Please output every entry below exactly as written, leaving out any pictures.

>>>

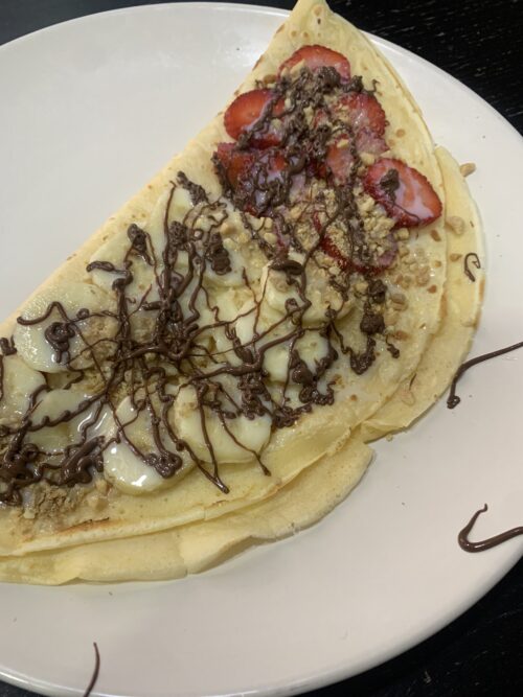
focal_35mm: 26
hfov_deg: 53.0
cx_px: 262
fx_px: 524
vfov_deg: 67.3
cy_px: 348
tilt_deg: -61.2
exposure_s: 1/50
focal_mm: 4.25
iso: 320
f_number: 1.8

<<<

Response for this exercise:
focal_35mm: 26
hfov_deg: 53.0
cx_px: 262
fx_px: 524
vfov_deg: 67.3
cy_px: 348
tilt_deg: -61.2
exposure_s: 1/50
focal_mm: 4.25
iso: 320
f_number: 1.8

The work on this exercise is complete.